Cottage gardens are making a comeback. The first decade of this millennium saw the widespread use of strappy leaf plants, hedging and little in the way of colour.
This rather limited garden style is in stark contrast to a new wave of cottage garden plants making their way onto the market; plants with colour, texture and interest. In reality, many of the so-called new plants are nothing new at all. They are simply improved forms of tough garden plants familiar to many older gardeners; geranium, salvia, thyme, agapanthus, shasta daisy and roses to name but a few. A cottage garden has an easy and colourful style using a combination of both beautiful and useful plants. Plants that are long-lived or self-seeding or seasonal.
The other decisive trend in gardening today is the move to grow your own fruit and vegetables. Cottage gardens have always been very productive gardens and accommodate the increasing desire of many gardeners to grow at least some of their own produce. Pocket plantings of vegetables and herbs can become part of the tapestry of a cottage garden. An old side fence can become a trellis for berries or climbing passionfruit vines. Fruit trees can provide height in a cottage garden. Where space is even more limited espaliered trees can provide structure, interest and of course a bountiful harvest. Cottage gardens are by their very nature bio-diverse. A full range of insects including bees are naturally attracted to cottage gardens. The variety of both insects and food sources usually means that a stable ecosystem becomes established. Natural predators such as wasps and birds prevent any one kind of insect becoming a nuisance. The food source ensures bees are attracted year round and so are able to pollinate flowers.
Beautiful cottage gardens are common in many cooler parts of the world. Perhaps most famous of all is the lovely cottage garden surrounding Anne Hathaway’s cottage in Stratford upon Avon in England. Even small stone cottages often have a garden that is both useful and beautiful. Closer to home, the cottage garden style can work really well. The Spring Garden Competition in the Toowoomba region has always had some of the strongest competition in the cottage garden section. Entries from Chinchilla, Dalby, Pittsworth, Westbrook and Toowoomba all have their own charm. The gardeners show that even with vastly different temperature fluctuations there is a good palette of plants to create a cottage garden anywhere. The colour and form of a cottage garden works really well from a design point of view against the informal backdrop of gums and wattles in a bush setting.

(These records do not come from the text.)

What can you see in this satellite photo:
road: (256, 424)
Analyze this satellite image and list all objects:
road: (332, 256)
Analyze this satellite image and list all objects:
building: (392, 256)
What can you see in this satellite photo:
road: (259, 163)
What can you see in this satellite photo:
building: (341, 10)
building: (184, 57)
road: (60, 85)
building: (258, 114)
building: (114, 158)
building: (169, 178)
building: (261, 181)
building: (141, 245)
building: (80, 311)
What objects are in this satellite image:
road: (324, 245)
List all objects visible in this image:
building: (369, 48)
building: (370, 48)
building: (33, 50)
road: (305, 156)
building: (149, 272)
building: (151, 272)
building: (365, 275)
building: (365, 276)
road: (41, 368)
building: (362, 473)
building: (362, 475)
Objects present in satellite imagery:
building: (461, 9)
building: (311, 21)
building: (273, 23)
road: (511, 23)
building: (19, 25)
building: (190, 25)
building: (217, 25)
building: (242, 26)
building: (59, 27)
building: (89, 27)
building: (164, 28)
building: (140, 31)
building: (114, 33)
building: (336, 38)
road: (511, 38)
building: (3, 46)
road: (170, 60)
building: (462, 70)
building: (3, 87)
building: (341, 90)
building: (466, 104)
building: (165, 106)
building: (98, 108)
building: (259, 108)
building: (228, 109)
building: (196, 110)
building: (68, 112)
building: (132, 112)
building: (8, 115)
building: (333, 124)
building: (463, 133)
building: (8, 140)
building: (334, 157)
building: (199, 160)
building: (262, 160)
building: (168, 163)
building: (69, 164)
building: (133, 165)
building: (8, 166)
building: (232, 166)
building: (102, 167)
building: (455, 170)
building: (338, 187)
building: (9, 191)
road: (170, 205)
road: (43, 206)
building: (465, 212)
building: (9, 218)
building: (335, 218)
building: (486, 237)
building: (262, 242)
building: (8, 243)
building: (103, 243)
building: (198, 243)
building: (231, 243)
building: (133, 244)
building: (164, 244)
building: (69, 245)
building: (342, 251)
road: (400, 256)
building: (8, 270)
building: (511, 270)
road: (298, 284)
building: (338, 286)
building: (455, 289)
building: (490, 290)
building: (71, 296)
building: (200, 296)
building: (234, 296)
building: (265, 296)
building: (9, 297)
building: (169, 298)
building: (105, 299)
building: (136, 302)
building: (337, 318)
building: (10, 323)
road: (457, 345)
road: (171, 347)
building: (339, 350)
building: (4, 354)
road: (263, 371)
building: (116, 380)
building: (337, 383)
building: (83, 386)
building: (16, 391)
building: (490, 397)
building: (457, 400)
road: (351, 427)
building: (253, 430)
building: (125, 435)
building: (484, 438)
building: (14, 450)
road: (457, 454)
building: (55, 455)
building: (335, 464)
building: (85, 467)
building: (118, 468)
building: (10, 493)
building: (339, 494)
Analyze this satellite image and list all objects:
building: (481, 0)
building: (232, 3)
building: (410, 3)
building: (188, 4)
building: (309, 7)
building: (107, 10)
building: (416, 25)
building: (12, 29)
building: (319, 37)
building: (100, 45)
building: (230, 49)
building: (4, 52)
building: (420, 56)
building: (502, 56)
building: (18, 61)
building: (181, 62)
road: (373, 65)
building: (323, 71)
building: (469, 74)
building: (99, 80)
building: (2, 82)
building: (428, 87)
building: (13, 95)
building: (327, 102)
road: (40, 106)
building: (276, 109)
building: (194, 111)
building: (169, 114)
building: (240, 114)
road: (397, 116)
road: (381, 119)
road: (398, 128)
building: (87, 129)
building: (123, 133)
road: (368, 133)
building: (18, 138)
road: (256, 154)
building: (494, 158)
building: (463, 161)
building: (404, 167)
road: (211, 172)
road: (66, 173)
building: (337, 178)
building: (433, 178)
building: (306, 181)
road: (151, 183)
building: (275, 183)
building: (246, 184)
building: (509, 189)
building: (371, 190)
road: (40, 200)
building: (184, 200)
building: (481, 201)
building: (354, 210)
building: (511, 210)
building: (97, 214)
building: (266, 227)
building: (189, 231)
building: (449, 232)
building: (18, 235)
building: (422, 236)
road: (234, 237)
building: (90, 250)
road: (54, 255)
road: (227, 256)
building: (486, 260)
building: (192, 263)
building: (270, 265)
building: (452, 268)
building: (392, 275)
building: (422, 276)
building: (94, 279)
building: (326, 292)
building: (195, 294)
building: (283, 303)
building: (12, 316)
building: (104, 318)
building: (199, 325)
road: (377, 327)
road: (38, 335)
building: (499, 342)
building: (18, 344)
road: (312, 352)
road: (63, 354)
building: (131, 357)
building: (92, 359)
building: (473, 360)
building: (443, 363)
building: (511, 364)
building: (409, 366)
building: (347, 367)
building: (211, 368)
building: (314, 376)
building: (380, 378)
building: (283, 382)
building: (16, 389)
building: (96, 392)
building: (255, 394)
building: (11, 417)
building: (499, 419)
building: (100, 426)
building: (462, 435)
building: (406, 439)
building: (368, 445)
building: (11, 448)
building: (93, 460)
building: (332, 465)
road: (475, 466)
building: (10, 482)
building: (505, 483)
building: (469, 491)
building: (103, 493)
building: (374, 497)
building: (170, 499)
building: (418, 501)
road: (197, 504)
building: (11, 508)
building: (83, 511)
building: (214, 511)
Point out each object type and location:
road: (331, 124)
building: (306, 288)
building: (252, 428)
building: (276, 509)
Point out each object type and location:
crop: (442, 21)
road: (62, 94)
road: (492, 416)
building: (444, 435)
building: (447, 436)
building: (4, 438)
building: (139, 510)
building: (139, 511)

If a cottage garden appeals to you then the good news is that it really is very straight forward. Start by creating garden beds and improving the soil. Most cottage gardens do make use of fast growing perennials and some annuals in the form of vegetables and herbs so the better the soil the faster the growth rates. Add manure and composts liberally. Choose plants that have complementary colours and appeal to you. There really are no rules. Try to resist the urge to plant everything in one weekend. Regular visits to your garden retailer over the course of 12 or 18 months will ensure that you have some flowers and produce all year round. A cottage garden does need to be lived in. Regular pruning and replanting in your cottage garden will repay your efforts with plenty of colour and produce.